### THE DATA
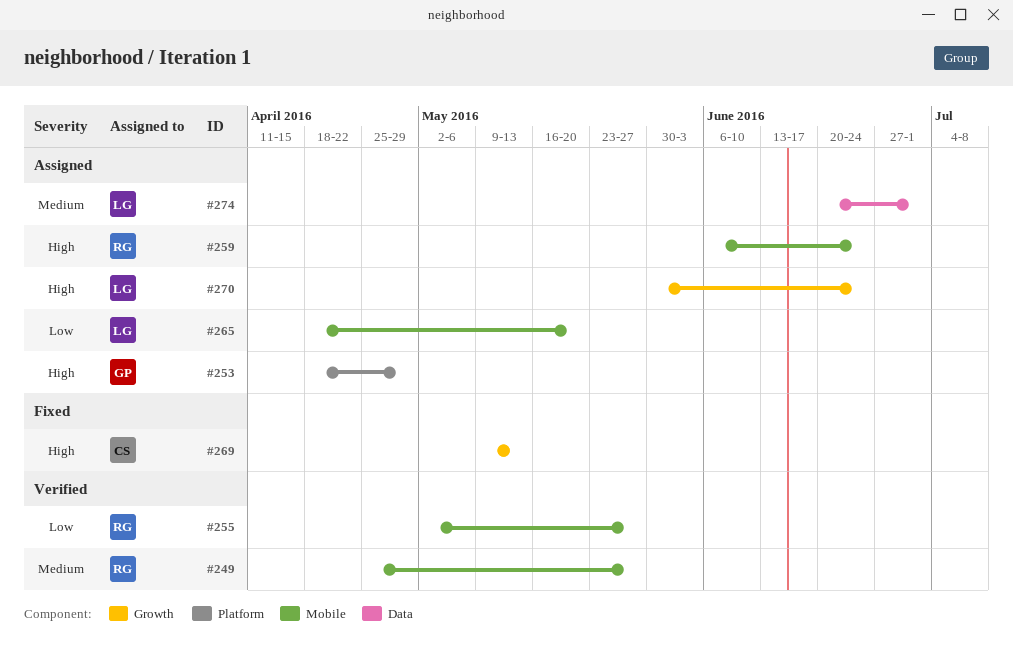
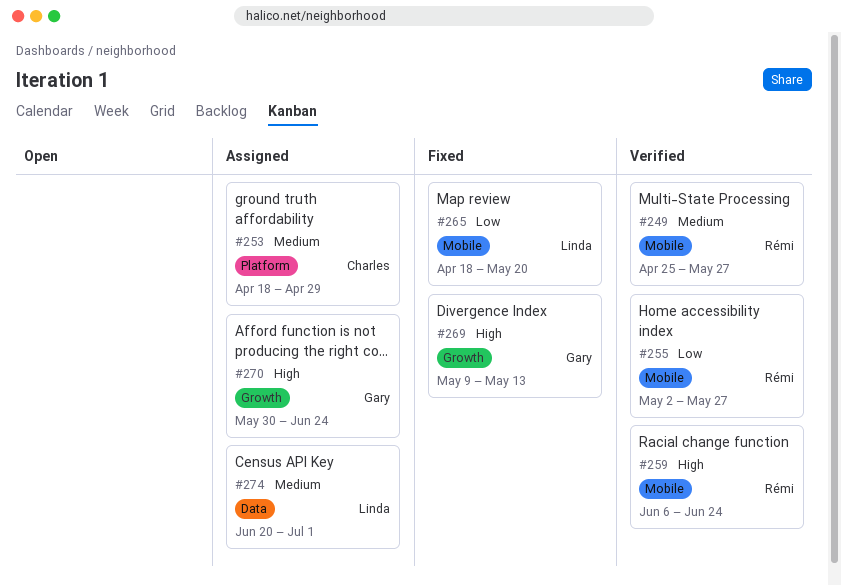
#253, owner: Gary -> Charles
#253, priority: High -> Medium
#259, status: Assigned -> Verified
#265, status: Assigned -> Fixed
#269, owner: Charles -> Gary
#270, owner: Linda -> Gary

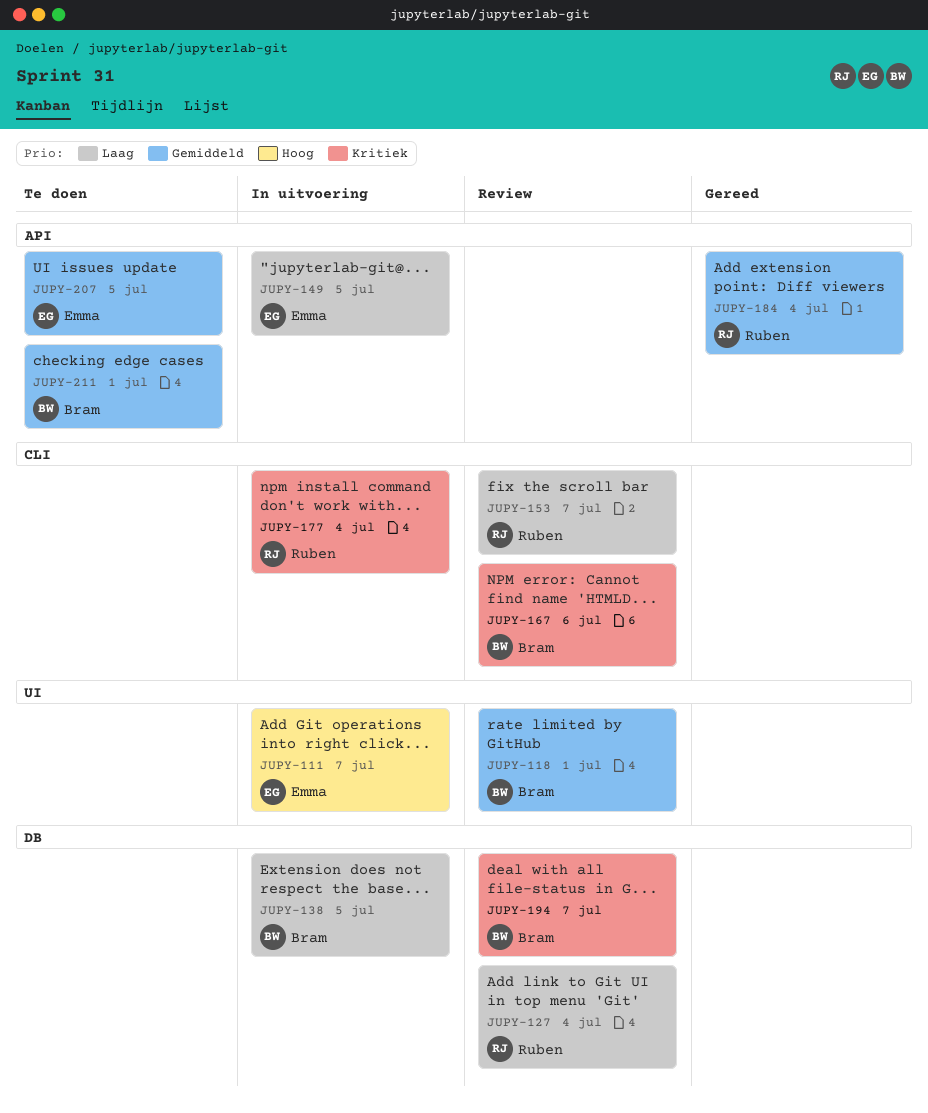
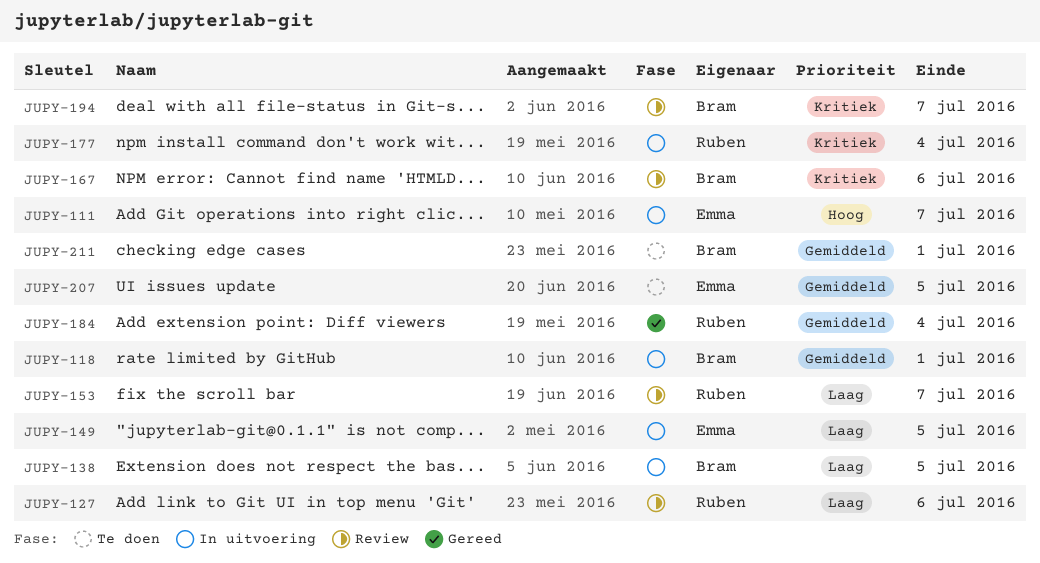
JUPY-118, status: Review -> In uitvoering
JUPY-127, due: Jul 4 -> Jul 6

### TASK INSTRUCTIONS
Without the pictures, print the whole listing exactly as given.

### RESULT FOR THIS TASK
#253, owner: Gary -> Charles
#253, priority: High -> Medium
#259, status: Assigned -> Verified
#265, status: Assigned -> Fixed
#269, owner: Charles -> Gary
#270, owner: Linda -> Gary

JUPY-118, status: Review -> In uitvoering
JUPY-127, due: Jul 4 -> Jul 6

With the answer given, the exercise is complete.